We first look back in time and consider the question of convergence in living standards. In particular, did EU membership facilitate convergence by speeding up economic growth in the CEE countries? Are per capita gross domestic product (GDP) levels converging to the EU average, in line with the convergence hypothesis? The broad and quick answer to both questions is yes.

Next we look at other variables. One set of issues and variables concerns the behaviour and measurement of macroeconomic balances; these will enable us to check on whether the convergence process is sustainable. In other words, have there been major imbalances in the economic developments? The current account and public sector balances in the CEE countries are commonly applied metrics of macroeconomic balance. We also look at private sector indebtedness.

Another variable of interest is unemployment, since it is an indicator of the degree of balance in the labour markets and success in structural adjustment. A related issue is the extent of labour and product market regulation.

Secondly, we consider the impact of the financial crisis which emerged in 2008 on growth performance in the CEE countries.
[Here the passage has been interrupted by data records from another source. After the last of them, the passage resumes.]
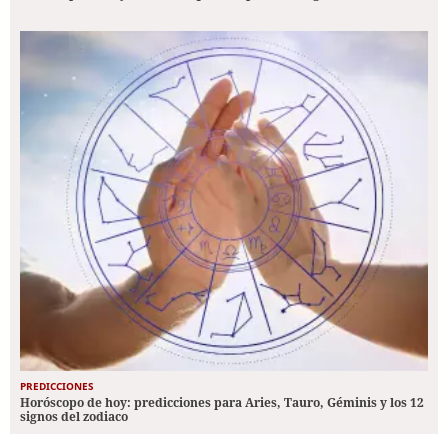
PREDICCIONES
Horóscopo de hoy: predicciones para Aries, Tauro, Géminis y los 12
signos del zodiaco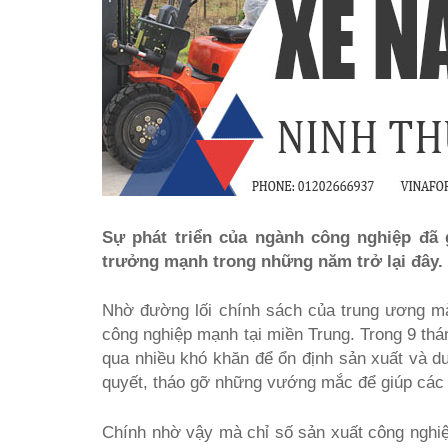
Sự phát triển của ngành công nghiệp đã 
trưởng mạnh trong những năm trở lại đây.
Nhờ đường lối chính sách của trung ương mà
công nghiệp mạnh tại miền Trung. Trong 9 th
qua nhiều khó khăn để ổn định sản xuất và du
quyết, tháo gỡ những vướng mắc để giúp các 
Chính nhờ vậy mà chỉ số sản xuất công nghi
The CEE countries were of course hit by the global financial crisis and the ensuing Great Recession. How deep was the resulting decline in GDP? How well did the

CEE countries adjust to the recession, as compared to other EU and euro area countries? What accounts for the differences in adjustment within the group of CEE countries?

Thirdly, we look at the most recent years, that is to say the period since 2009. How successfully did the CEE countries come out of the recession, and were they able to resume economic growth? Because the CEE countries are open economies, their future performance is critically dependent on their success in external trade. In the last part of the chapter we also consider the performance of the CEE countries in terms of recent export dynamics.